Ferrocene (7.3 g) was dissolved in about 500 ml of fuel oil and this solution was mixed with a solution containing benzoic acid and glycerides previously formed. Also in this mixture Apex No. 851 (100 ml) was added and the Apex No. 851 contains magnesium (7 g) in the form of an oil-soluble magnesium salt containing anionic surfactant (2 g) in the form of naphthenates and sulfonates. The mixture was stirred well and added to the fuel oil simultaneously with 334 liters of water. A water mixture in oil was prepared in a 1: 3 volume ratio 1: 4 volume ratio. The mixture was stable and could be stored at room temperature (25-35 ° C.) without separation for several weeks.

Example 2

Comparison of oil-water mixtures and fuel oils

In heating 100 liters of water from 25 ° C. to 95 ° C., the 1: 4 water-oil mixture was compared to pure fuel oil.

The preheated oil was injected into the combustion chamber under pressure using a standard heater. The initial internal temperature of the combustion chamber was adjusted to 100 ° C., the temperature of water to 25 ° C. and the preheating temperature to 90 ° C. The oil pressure was 2 kg / cm ² . In each process, the air absorption amount and oil injection rate were adjusted to provide an optimum state for smokeless combustion. In each process, the initial fuel amount was measured and the residual fuel amount was measured to obtain the amount of fuel used.

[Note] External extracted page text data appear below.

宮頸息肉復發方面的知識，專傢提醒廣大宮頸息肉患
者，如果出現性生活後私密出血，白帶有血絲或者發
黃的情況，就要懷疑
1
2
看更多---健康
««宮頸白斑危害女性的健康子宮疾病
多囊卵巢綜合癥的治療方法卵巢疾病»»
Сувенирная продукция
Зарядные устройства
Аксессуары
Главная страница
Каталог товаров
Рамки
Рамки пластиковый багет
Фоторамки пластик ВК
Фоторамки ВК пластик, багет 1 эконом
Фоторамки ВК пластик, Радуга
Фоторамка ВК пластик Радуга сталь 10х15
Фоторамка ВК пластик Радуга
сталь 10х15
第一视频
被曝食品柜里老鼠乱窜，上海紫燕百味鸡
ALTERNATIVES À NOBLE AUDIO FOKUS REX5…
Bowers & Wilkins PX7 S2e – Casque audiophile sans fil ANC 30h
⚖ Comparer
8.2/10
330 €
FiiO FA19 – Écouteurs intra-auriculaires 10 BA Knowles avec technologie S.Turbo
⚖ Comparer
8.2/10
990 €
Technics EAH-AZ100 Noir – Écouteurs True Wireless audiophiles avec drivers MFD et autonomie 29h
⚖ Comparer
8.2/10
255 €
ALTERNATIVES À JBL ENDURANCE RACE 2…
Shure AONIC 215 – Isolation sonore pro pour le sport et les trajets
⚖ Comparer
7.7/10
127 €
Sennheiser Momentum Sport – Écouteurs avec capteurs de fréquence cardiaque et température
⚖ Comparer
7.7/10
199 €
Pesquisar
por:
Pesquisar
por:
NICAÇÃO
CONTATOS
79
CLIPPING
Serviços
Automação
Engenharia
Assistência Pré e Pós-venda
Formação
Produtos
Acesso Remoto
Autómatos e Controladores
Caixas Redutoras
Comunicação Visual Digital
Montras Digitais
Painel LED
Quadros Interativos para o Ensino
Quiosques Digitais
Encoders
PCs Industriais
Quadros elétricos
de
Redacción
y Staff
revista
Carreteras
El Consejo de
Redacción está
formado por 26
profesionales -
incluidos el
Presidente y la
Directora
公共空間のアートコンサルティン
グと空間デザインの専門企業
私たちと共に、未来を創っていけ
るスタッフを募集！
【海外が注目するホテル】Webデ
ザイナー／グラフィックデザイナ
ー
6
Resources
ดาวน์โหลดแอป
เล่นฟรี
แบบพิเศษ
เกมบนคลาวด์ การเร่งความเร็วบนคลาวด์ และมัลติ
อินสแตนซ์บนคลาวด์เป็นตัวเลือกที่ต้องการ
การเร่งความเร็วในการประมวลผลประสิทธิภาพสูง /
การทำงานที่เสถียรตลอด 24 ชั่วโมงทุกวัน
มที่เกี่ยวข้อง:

In the test, the results obtained as the average of the two processes are as follows.

Fuel consumption combustion chamber temperature

Heavy Fuel Oil 6.5kg Heavy Fuel Oil 860 ℃

Water-Oil Mixture 6.4kg Water-Oil Mixture 890 ℃

를 25℃에서 95℃까지 상승시키는데 요하는 시간Water 100

Time required to raise 25 ° C to 95 ° C

Heavy fuel oil 24 minutes 30 seconds

Water-oil mixture 24 minutes 15 seconds

Both fuels produced about the same amount of heat for the same consumption. The water-oil mixture contained 20% water, resulting in 20% fuel savings.

Although the combustion chamber temperature is 30 ° C higher, the total heat time is actually similar, so the heat dissipated is shown to be the same.

The oil-water mixture has a viscosity of 1.6 times that of pure oil, and it is necessary to raise the preheater to 10 ° C. or higher in order to obtain the same flow ratio.

Example 3

Using the same apparatus as in Example 2 except using a 1: 3 water-oil mixture, the amount of time and fuel required to boil a given amount of water from the initial temperature of 18 ° C. was measured.

During the process, the combustion chamber temperature was found to be, on average, 70 ° C higher than that of pure oil.

The following table shows the temperature rise ratio.

The average amount per process of pure oil used for the heating process was 5 kg and the average amount per process of the water-oil mixture used was 5.23 kg, where the amount of oil was 3.975 kg.

From this result, it was found that 20.5% of fuel was saved at a 1: 4 ratio. Since the heating time is substantially reduced, the real fuel savings are more than 20.5%. Also, the burning flame was reddish yellow, not pure smoke, but pure orange.

Claims (1)

6-11 parts by weight of a combustible emulsifier, C ₁₂ -C ₂₀ fatty acid glycerides, 4-9 parts by weight of ferrocene, 4.5-9.2 parts by weight of magnesium (as an soluble magnesium salt), anionic surfactant 1.4- in an oil-based liquid medium. Composition for stabilization of oil-water mixture, characterized in that 3 parts by weight, benzoic acid 0-12 parts by weight.